Who is Studying Psychedelics and 5-HT2BR?
Psychedelic research on 5-HT2BR isn’t completely swept under the rug, however.
In 2017, Wacker et al. solved the crystal structure of LSD bound to 5-HT2BR.7 This work advanced the knowledge about why the effects of LSD last so long and the signaling pathways it activates. Figure 3 shows how LSD looks in the receptor binding pocket.
In 2018, a team led by Dr. John McCorvy elucidated aspects of the mechanism of biased signaling (aka functional selectivity) in 5-HT2BR.25 Biased signaling is the term for how some ligands can stimulate signaling via one pathway over another when they bind to GPCRs.26 Understanding this phenomenon may allow researchers to control which GPCR pathways are activated, bypassing those which give unwanted effects.
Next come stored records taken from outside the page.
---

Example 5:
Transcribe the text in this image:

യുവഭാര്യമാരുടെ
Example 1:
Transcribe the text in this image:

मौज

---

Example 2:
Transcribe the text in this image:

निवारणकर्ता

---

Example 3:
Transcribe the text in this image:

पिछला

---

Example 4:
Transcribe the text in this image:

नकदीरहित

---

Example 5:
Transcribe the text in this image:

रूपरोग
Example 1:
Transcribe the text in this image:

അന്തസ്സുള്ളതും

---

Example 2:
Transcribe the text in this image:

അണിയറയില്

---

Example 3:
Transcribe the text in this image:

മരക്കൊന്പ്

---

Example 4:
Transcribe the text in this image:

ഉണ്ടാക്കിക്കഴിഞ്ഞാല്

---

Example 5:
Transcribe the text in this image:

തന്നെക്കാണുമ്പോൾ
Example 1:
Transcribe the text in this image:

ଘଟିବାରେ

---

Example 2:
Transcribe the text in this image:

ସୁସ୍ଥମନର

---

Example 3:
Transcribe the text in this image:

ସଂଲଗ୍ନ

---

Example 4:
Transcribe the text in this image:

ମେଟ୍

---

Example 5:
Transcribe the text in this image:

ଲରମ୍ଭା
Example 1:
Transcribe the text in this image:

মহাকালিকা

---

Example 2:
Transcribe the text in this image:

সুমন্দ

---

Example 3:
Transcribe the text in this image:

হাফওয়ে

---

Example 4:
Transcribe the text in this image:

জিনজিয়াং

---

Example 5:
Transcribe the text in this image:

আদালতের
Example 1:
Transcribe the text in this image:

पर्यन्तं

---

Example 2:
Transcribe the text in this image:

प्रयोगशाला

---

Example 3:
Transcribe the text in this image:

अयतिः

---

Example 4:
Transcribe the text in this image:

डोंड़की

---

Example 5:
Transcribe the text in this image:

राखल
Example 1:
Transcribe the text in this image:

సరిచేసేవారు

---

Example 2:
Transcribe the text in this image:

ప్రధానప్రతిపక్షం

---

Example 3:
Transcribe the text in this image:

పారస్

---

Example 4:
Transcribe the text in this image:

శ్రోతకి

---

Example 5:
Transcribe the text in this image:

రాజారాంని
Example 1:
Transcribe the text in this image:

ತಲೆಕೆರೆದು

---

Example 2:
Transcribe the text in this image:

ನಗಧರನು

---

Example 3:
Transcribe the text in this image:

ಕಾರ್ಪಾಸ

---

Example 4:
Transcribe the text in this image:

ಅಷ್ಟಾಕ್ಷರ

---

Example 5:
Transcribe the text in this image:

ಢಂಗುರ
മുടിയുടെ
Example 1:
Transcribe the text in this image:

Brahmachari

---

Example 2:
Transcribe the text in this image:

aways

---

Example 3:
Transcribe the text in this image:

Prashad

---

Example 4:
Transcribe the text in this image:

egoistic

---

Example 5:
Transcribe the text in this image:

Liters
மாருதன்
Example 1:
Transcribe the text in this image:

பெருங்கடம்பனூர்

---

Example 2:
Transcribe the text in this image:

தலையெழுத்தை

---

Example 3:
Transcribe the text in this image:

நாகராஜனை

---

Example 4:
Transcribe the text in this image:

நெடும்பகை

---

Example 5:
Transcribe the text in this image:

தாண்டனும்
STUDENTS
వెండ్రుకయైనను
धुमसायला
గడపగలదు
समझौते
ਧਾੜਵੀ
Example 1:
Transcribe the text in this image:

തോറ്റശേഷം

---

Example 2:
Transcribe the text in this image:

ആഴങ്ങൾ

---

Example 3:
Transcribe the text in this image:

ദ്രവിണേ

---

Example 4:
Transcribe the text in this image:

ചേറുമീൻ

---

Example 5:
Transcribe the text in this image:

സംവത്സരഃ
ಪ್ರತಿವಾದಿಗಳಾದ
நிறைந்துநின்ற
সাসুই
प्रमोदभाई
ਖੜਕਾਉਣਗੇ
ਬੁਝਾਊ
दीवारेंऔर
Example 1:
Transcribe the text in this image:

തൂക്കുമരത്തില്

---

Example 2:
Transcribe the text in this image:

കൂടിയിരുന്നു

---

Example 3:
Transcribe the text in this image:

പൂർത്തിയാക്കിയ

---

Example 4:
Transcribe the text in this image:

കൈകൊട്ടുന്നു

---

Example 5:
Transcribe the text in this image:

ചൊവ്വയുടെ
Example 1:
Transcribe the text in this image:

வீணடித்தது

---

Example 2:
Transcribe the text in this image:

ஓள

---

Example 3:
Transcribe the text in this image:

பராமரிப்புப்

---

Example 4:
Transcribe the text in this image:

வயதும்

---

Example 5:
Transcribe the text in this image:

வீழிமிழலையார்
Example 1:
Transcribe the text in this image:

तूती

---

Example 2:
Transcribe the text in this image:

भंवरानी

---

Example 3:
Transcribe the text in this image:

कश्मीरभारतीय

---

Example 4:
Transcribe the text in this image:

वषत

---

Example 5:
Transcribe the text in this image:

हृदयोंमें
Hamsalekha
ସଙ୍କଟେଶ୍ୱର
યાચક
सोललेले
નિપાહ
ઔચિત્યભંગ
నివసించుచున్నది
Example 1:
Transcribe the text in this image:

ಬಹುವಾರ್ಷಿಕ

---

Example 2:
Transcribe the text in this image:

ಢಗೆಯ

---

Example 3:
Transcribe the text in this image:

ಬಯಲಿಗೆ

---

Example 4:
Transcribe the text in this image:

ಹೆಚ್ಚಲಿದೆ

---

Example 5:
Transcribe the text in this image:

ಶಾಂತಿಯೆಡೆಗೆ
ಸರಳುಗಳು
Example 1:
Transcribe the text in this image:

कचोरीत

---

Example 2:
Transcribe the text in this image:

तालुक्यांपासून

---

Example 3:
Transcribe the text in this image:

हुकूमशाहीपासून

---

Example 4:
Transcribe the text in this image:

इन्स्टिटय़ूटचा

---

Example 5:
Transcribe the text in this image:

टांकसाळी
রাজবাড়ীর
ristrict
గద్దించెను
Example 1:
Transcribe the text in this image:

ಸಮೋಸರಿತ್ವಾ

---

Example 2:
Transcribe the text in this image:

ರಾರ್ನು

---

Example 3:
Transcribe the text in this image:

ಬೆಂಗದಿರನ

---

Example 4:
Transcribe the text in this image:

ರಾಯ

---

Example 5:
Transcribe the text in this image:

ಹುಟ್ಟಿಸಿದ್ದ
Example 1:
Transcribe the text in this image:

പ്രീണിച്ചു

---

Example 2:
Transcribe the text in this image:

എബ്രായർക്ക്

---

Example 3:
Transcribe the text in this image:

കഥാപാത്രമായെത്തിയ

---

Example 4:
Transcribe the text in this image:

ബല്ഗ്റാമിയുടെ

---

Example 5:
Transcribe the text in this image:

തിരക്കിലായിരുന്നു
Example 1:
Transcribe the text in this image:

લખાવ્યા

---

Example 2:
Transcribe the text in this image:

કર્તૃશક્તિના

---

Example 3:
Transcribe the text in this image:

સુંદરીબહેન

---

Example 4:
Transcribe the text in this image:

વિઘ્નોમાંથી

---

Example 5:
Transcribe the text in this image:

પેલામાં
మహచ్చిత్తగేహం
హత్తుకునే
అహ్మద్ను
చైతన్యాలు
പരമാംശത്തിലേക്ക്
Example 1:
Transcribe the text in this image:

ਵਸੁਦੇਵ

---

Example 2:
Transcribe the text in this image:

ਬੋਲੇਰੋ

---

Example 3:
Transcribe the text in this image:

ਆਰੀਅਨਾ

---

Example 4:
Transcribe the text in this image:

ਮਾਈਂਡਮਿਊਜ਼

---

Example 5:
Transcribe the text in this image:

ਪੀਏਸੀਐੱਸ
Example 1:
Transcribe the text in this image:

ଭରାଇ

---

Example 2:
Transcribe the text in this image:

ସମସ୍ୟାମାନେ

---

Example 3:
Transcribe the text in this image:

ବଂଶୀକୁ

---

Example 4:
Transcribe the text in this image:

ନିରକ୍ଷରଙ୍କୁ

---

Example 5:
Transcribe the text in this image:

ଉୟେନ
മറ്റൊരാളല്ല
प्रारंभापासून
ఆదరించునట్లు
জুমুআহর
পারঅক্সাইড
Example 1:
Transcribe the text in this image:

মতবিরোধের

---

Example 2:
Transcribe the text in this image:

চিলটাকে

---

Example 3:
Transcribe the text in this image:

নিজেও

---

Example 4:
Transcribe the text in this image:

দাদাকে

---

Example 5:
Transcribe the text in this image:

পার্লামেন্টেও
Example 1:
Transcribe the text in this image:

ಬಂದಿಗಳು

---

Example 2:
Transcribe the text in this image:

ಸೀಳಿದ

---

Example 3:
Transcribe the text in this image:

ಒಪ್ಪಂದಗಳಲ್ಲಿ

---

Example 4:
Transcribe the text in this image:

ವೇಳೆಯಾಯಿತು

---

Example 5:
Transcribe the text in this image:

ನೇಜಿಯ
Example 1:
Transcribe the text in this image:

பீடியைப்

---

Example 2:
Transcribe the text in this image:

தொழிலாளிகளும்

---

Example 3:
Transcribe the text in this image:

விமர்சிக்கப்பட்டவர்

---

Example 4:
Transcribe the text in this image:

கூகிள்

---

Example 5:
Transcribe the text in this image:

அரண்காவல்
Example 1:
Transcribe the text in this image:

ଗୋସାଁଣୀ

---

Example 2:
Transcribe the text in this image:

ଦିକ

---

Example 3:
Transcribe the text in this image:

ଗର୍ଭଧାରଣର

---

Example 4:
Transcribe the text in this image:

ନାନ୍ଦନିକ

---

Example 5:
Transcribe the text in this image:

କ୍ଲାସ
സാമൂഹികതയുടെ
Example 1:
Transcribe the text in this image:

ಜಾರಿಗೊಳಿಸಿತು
The research team also identified amino acid residues in the binding pocket of 5-HT2BR that are important for the binding of some agonists and antagonists.25 Taken together, these findings provide valuable insights for drug researchers who seek to avoid activating 5-HT2BR in such a way that it causes detrimental side effects.
Continuing Research on 5-HT2BR
At this moment in psychedelic research, 5-HT2BR is receiving some attention from the scientific community. By understanding the pharmacology of this receptor, scientists are learning how they may be able to control it, and thus eliminate the side effects. In turn, this will help overcome the stigma that shadows 5-HT2BR.
Allosteric modulation may influence the contribution each serotonin receptor makes to the overall effects of psychedelics. The behavior of GPCRs is modulated by many things, including neurotransmitters, hormones, and ions.27 In addition to the impact of these physiological influences, psychedelics may also be modulators of GPCR function resulting in an entourage effect similar to the compounds in cannabis. Multiple active compounds from naturally occurring sources set the stage for the entourage effect playing a critical role in making formulations.